I’m a machine these days. (Post-wizard Tin Man sense.)
One year ago I was working in the head office of a large company with an expense account, fancy car, nice paycheque and big expectations, managing a 3500 product portfolio in over 28 major markets spanning more than 15 languages I don’t speak, working as a go-between for cultures which did not mesh.
Today I am in a tropical paradise, shoeless, wearing a sarong, looking at another sunny morning. I have a little kitchen, a ceiling fan and a balcony that glimpses the ocean.

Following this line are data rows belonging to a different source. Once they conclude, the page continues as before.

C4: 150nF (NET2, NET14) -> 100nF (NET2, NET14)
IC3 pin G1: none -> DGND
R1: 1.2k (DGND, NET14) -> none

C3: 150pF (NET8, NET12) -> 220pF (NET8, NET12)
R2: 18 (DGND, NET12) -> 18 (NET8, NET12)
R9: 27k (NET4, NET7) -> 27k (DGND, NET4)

This year, this sabbatical, has been about creating opportunities to learn and produce in ways that are different to the corporate structure I spent so much time in over the last 7 years. I’ve learned simplicity, eliminating the glamour of multi-tasking. I’ve 1) realized what’s actually important 2) cut waste and 3) been incredibly productive.

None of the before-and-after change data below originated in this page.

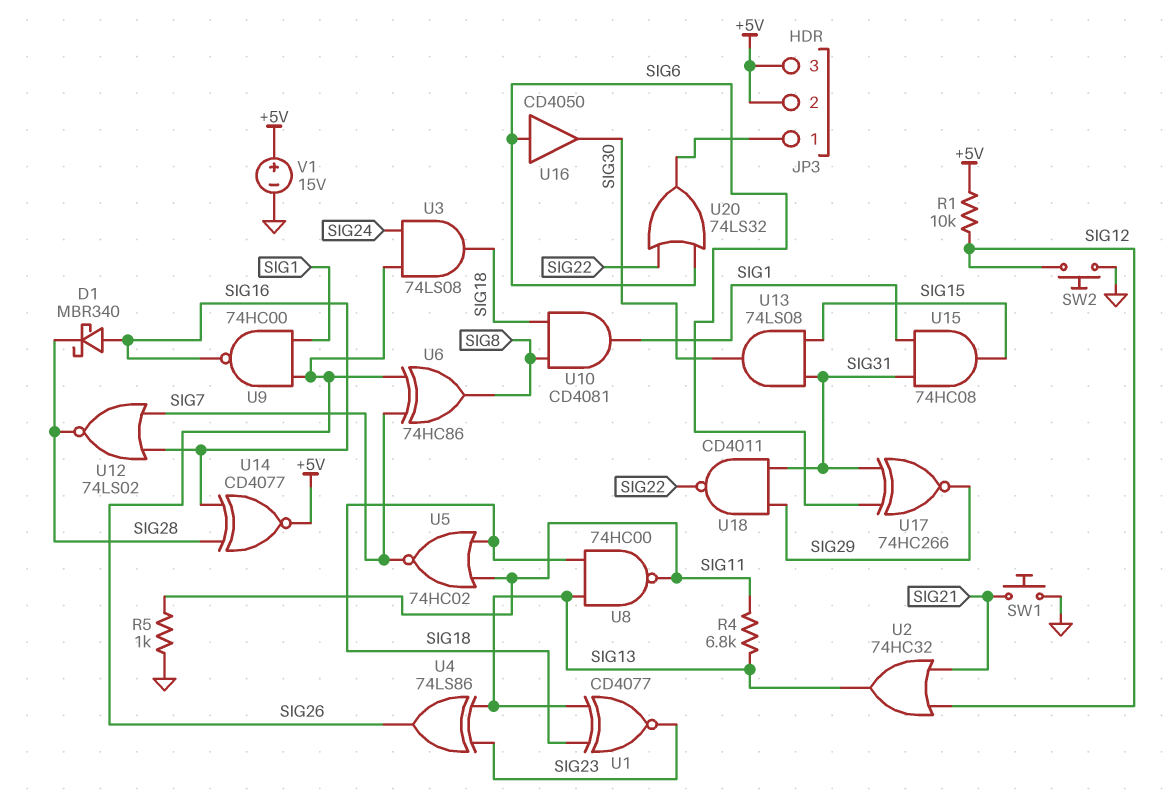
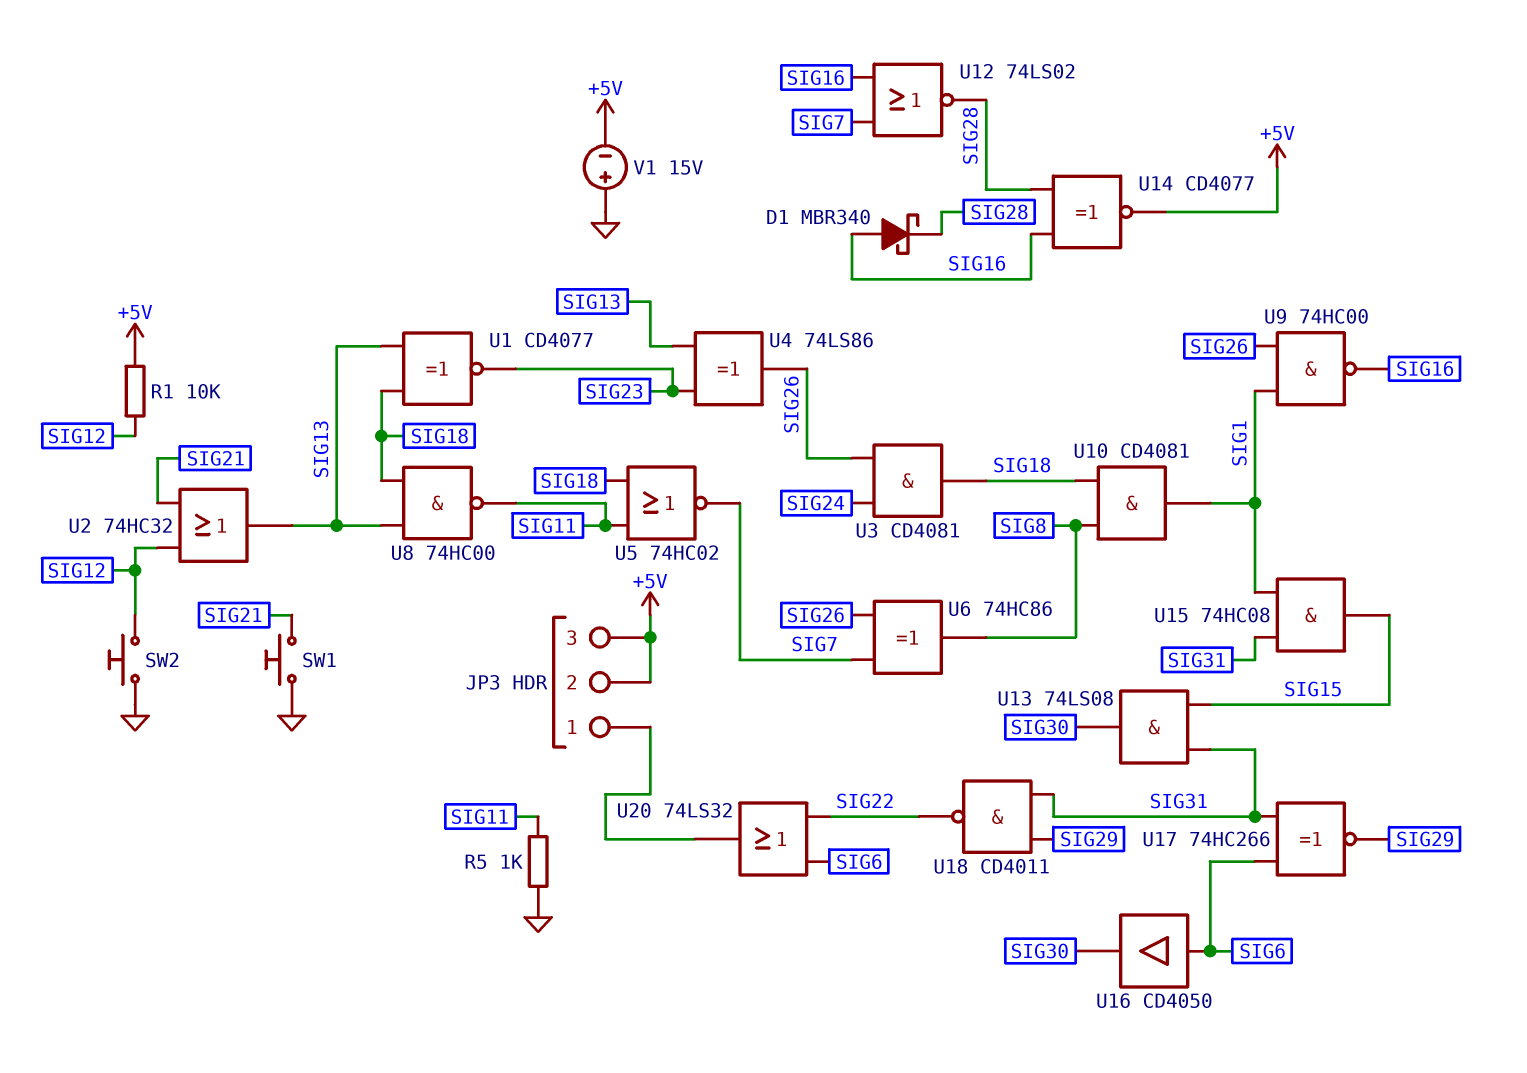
R4: 6.8k (SIG11, SIG13) -> none
U3: AND 74LS08 (in SIG24, in SIG26, out SIG18) -> AND CD4081 (in SIG24, in SIG26, out SIG18)
V1: 15V (plus +5V, minus GND) -> 15V (plus GND, minus +5V)

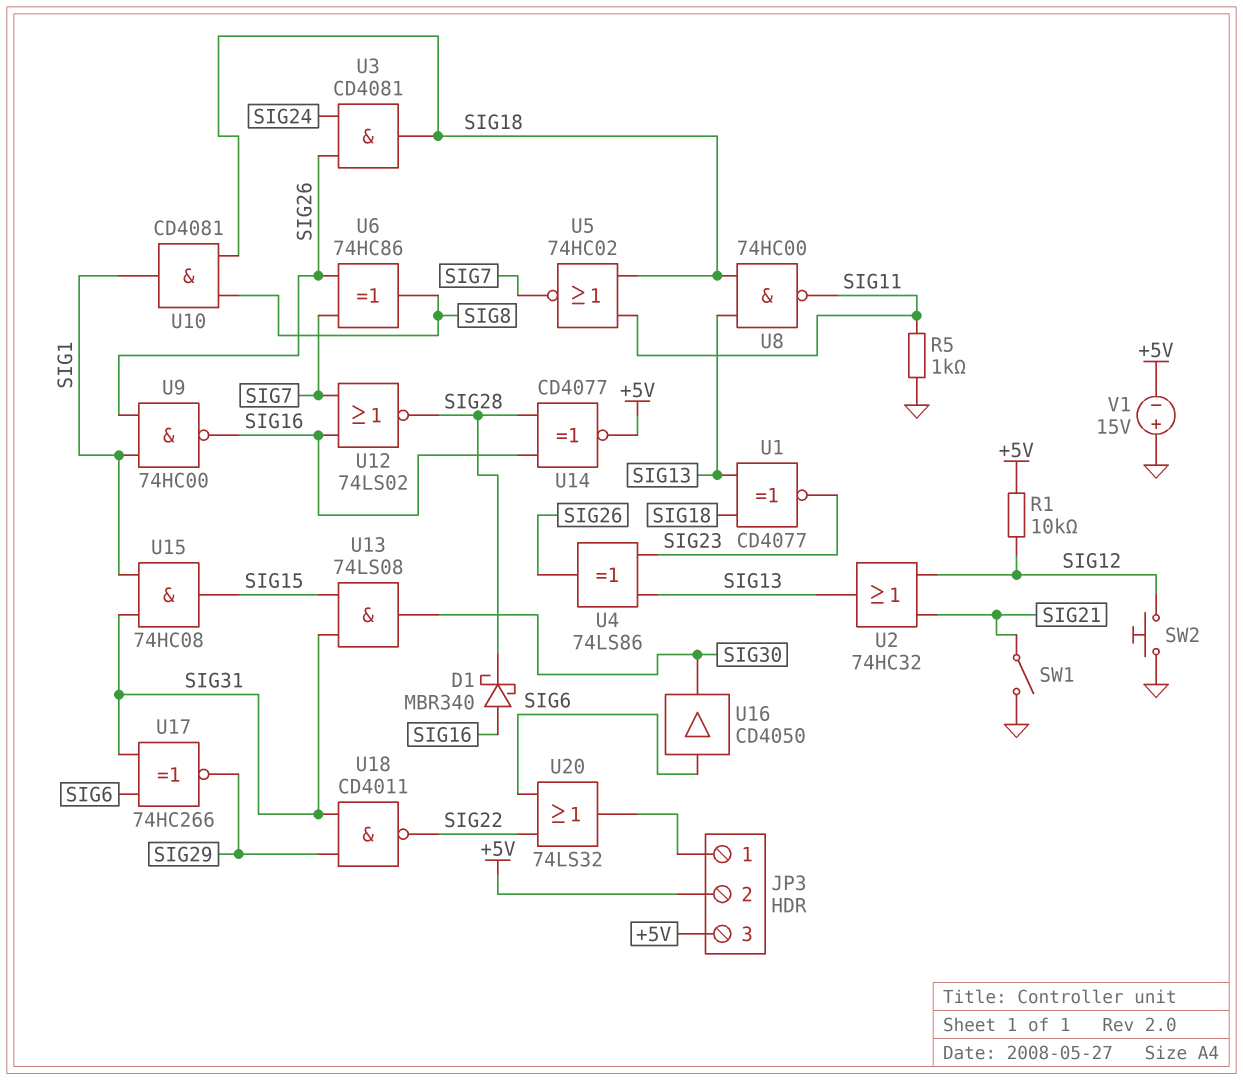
SW1: button (GND, SIG21) -> switch (GND, SIG21)

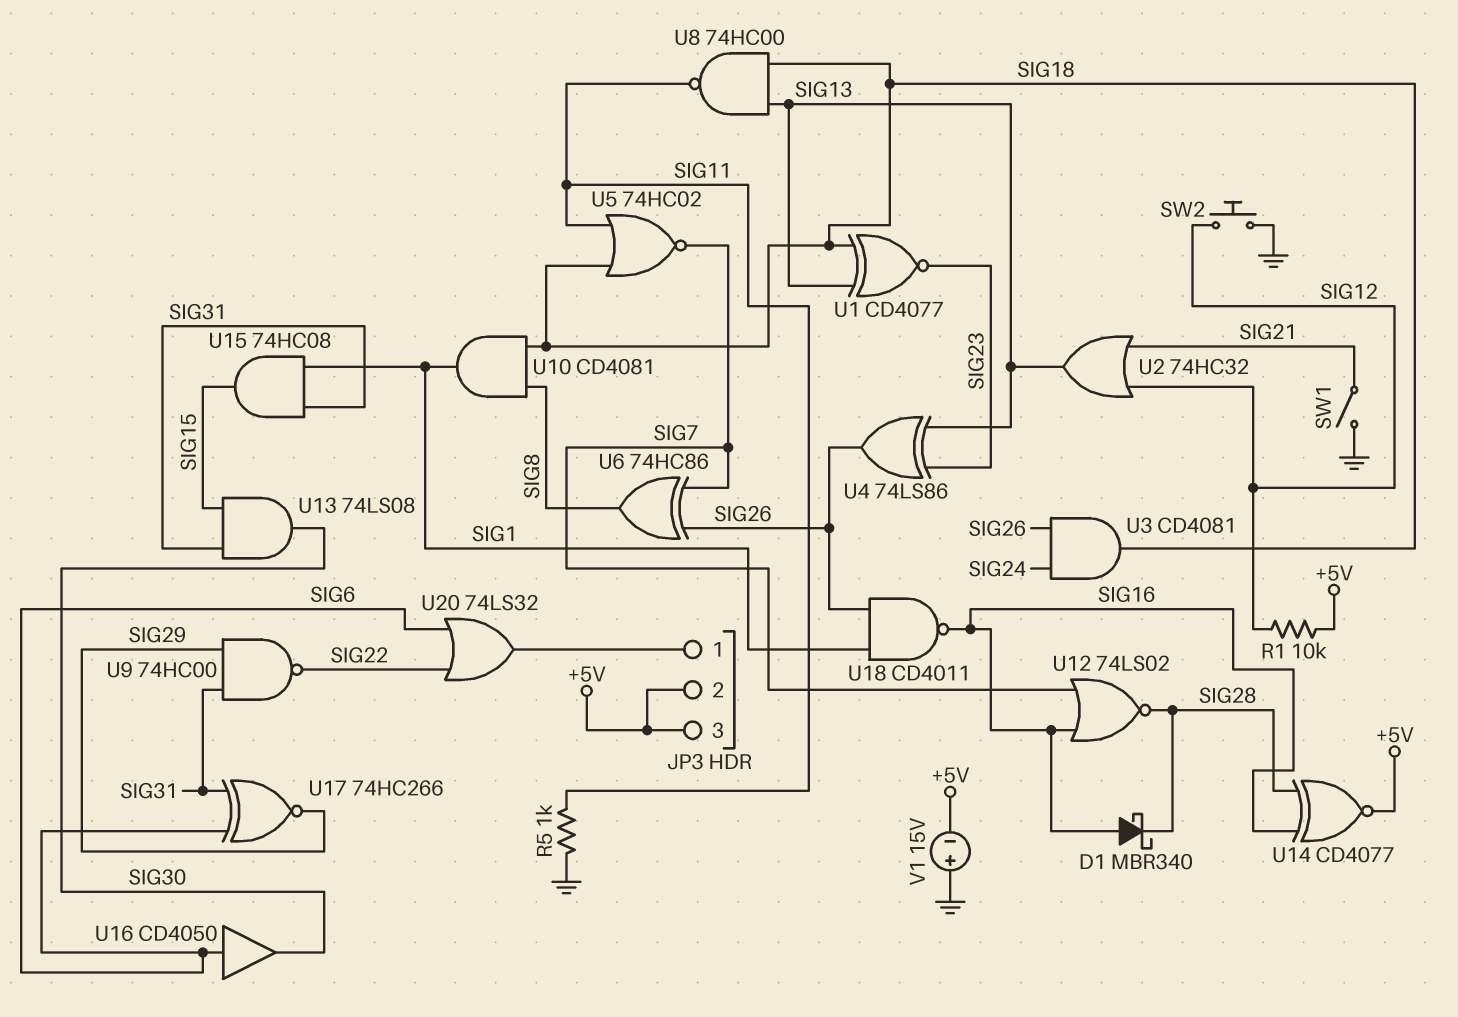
U9: NAND 74HC00 (in SIG1, in SIG26, out SIG16) -> NAND 74HC00 (in SIG29, in SIG31, out SIG22)
U18: NAND CD4011 (in SIG29, in SIG31, out SIG22) -> NAND CD4011 (in SIG1, in SIG26, out SIG16)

Opposed to a year ago when my the fruits of my labour may never see the light of day – their fate was out of my hands – everything I do now is completely up to me. If I learn and create or if I try and fail, it’s all up to me. I have a deeper understanding of the responsibility I have to make something of my time – not just as a function of my job, but as a human being with a contribution to make in a needy world.
I strongly believe in morning routines, and now before 10am I’ve generally accomplished more for my growth and wellbeing than I did in a few days in my old life. By 10am these days I’ve meditated, done some writing, reviewed my Spanish lessons, listened to at least one of my IIN (nutrition course) lectures, been briefed on the latest tech/health/science stuff, and often connected with family or close friends (which these days are often are like coaching calls or lead to co-creation of some project or other).

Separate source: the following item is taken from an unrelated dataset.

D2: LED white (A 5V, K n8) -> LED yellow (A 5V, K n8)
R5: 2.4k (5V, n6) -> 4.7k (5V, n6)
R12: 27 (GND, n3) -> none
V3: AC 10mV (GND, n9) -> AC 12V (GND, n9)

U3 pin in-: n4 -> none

One year ago by 10am I’d drank 2 cups of coffee, finished a conference call where it was decided we’d “hold off on making a decision” and instead put another call on the agenda. My feet were sore in my (beautiful) heels, I’d stopped by the office where my expense report still wasn’t finished because 4 people dropped in “just to find out where you’ve been traveling to”, and at precisely this moment I was standing behind a first-time flyer in the security line who seemed to have a water bottle and scissors in their carry on, a pacemaker and metal implants in their person, gunpowder on their palms and explosives in the soles of their shoes.
That stated, I am excited to return to work. This is the beauty of sabbatical. You see what’s possible, you learn how incredibly productive you’re able be and you’re not going to give it up for just that fancy car and the office with a big window. You become motivated not just to contribute but to create, not just to build but to architect. You realize that your life really does have a product and it’s not the number of years spent at a company – it’s what you’ve made and offered to the world.
Sabbatical has made me realize the height of possibility as well as the weight of responsibility to rise to meet it.